One of the earliest buyers of LNG was Japan. At the time the initial Japanese LNG purchase contracts were signed, much of Japan's power generation came from oilfired generators. It was therefore decided that LNG purchase prices should be based on oil prices. LNG was priced in relationship to the "Japanese Crude Cocktail". There wasn't any market reason for the pricing relationship, as almost no Japanese generators had the ability to switch between gas and oil. The oil price simply provided a convenient benchmark for price discovery in the new LNG market.

Other markets around the world also embraced oil as an easy scale for setting gas prices. Much of northeast Asia adopted the Japanese pricing model. Continental Europe also chose to link its gas prices to oil. The Netherlands became the Continent's premier gas exporter in the early 1960s when the super-giant Groningen gas field was discovered. The Dutch government decided at the time that gas should be priced at the value of the fuels it was displacing. And at the time gas was mostly displacing oil. The Dutch applied this pricing formula to their gas exports to the rest of Europe, and the oil-to-gas price linkage became the effective policy throughout much of the Continent.

Because of this history, much of the gas traded in Asia and Europe is still priced based on oil (the Japanese Crude Cocktail in Asia and generally Brent Crude in Europe). However, even in these markets the 6-to-1 ratio has broken down over the last few years.

◆ PROVIDED DATA ◆
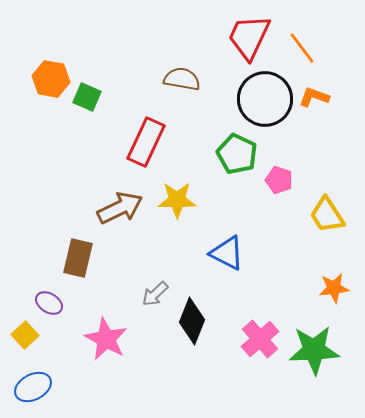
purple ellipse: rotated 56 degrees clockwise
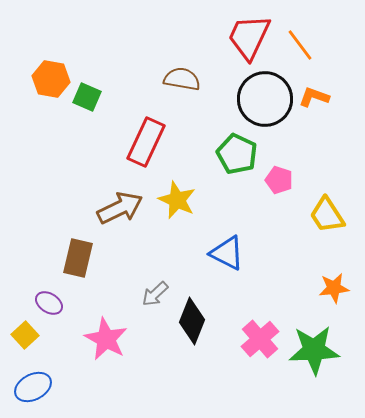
orange line: moved 2 px left, 3 px up
yellow star: rotated 24 degrees clockwise
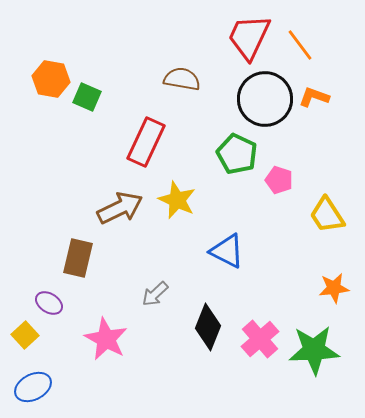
blue triangle: moved 2 px up
black diamond: moved 16 px right, 6 px down
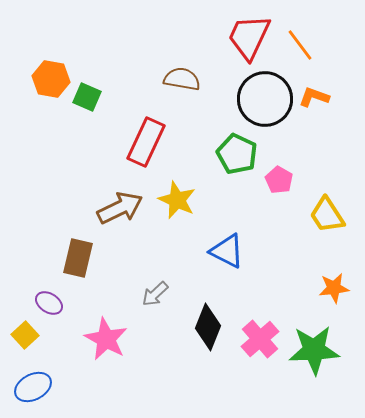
pink pentagon: rotated 12 degrees clockwise
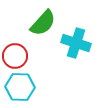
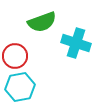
green semicircle: moved 1 px left, 1 px up; rotated 28 degrees clockwise
cyan hexagon: rotated 12 degrees counterclockwise
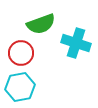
green semicircle: moved 1 px left, 2 px down
red circle: moved 6 px right, 3 px up
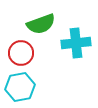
cyan cross: rotated 24 degrees counterclockwise
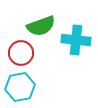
green semicircle: moved 2 px down
cyan cross: moved 3 px up; rotated 12 degrees clockwise
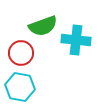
green semicircle: moved 2 px right
cyan hexagon: rotated 20 degrees clockwise
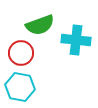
green semicircle: moved 3 px left, 1 px up
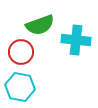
red circle: moved 1 px up
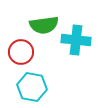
green semicircle: moved 4 px right; rotated 12 degrees clockwise
cyan hexagon: moved 12 px right
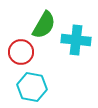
green semicircle: rotated 52 degrees counterclockwise
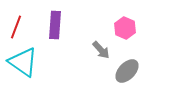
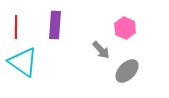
red line: rotated 20 degrees counterclockwise
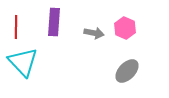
purple rectangle: moved 1 px left, 3 px up
gray arrow: moved 7 px left, 17 px up; rotated 36 degrees counterclockwise
cyan triangle: rotated 12 degrees clockwise
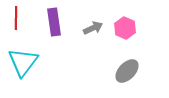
purple rectangle: rotated 12 degrees counterclockwise
red line: moved 9 px up
gray arrow: moved 1 px left, 5 px up; rotated 36 degrees counterclockwise
cyan triangle: rotated 20 degrees clockwise
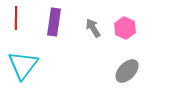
purple rectangle: rotated 16 degrees clockwise
gray arrow: rotated 96 degrees counterclockwise
cyan triangle: moved 3 px down
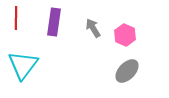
pink hexagon: moved 7 px down
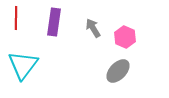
pink hexagon: moved 2 px down
gray ellipse: moved 9 px left
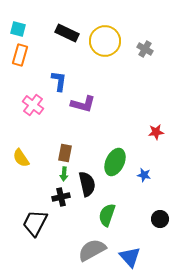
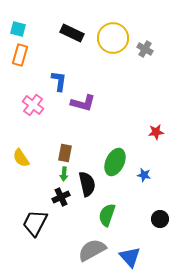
black rectangle: moved 5 px right
yellow circle: moved 8 px right, 3 px up
purple L-shape: moved 1 px up
black cross: rotated 12 degrees counterclockwise
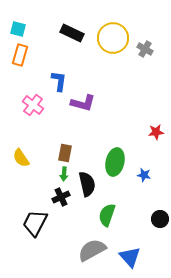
green ellipse: rotated 12 degrees counterclockwise
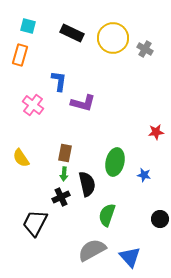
cyan square: moved 10 px right, 3 px up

◆ SET TASKS ◆
- 1) Copy the passage on gas pricing word for word from "One of the earliest" to "new LNG market.".
- 2) In the passage on gas pricing, which oil benchmark is generally used to price gas in Europe?

◆ SOLUTION LIST ◆
- 1)
One of the earliest buyers of LNG was Japan. At the time the initial Japanese LNG purchase contracts were signed, much of Japan's power generation came from oilfired generators. It was therefore decided that LNG purchase prices should be based on oil prices. LNG was priced in relationship to the "Japanese Crude Cocktail". There wasn't any market reason for the pricing relationship, as almost no Japanese generators had the ability to switch between gas and oil. The oil price simply provided a convenient benchmark for price discovery in the new LNG market.

- 2) Brent Crude.